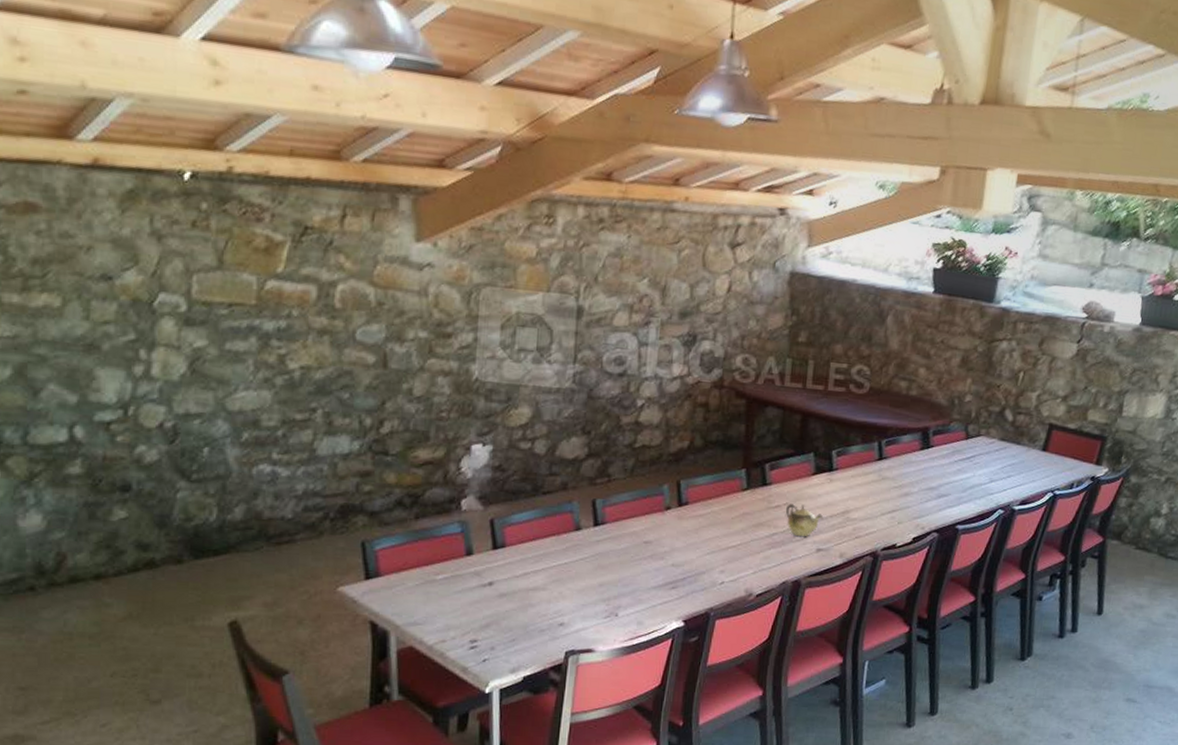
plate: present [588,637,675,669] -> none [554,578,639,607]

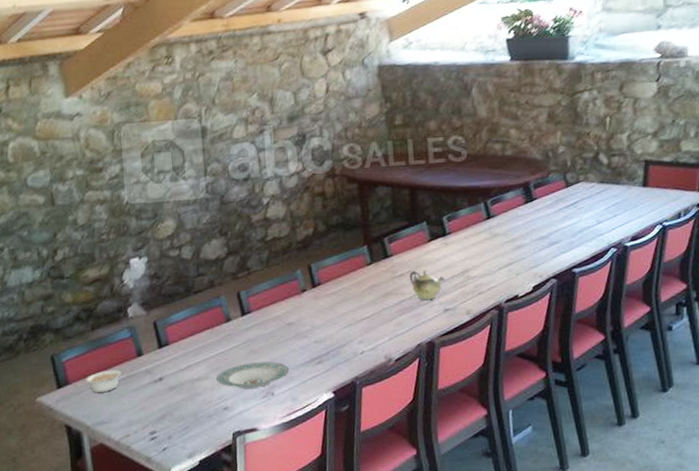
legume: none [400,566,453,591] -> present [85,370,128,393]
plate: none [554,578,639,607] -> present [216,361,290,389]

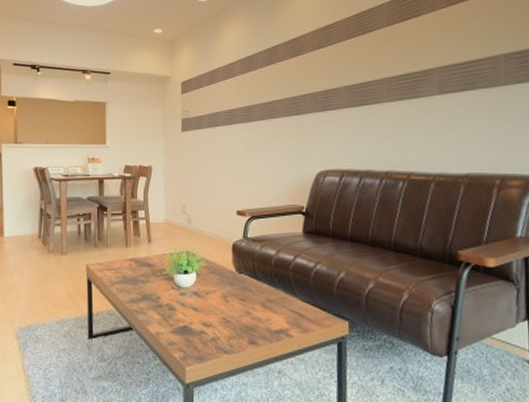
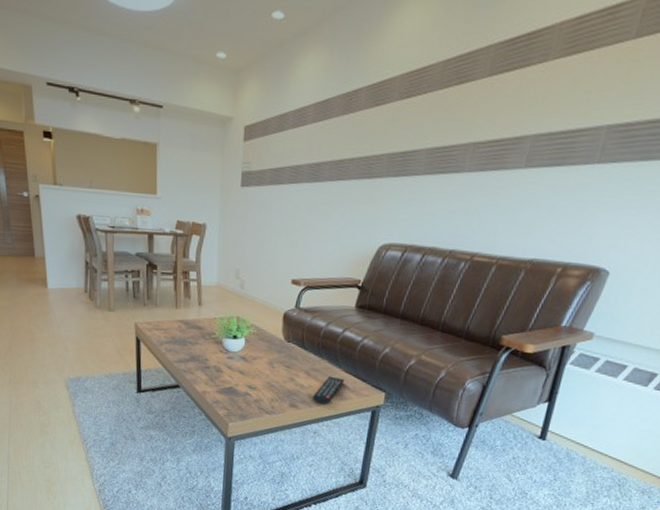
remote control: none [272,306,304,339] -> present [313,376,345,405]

→ Exercise objective
No pictures belong in the copy; quote exactly the lines from the line containing "legume: none [400,566,453,591]" through the final line of the material, both ends included.

→ Response to the task
legume: none [400,566,453,591] -> present [85,370,128,393]
plate: none [554,578,639,607] -> present [216,361,290,389]

remote control: none [272,306,304,339] -> present [313,376,345,405]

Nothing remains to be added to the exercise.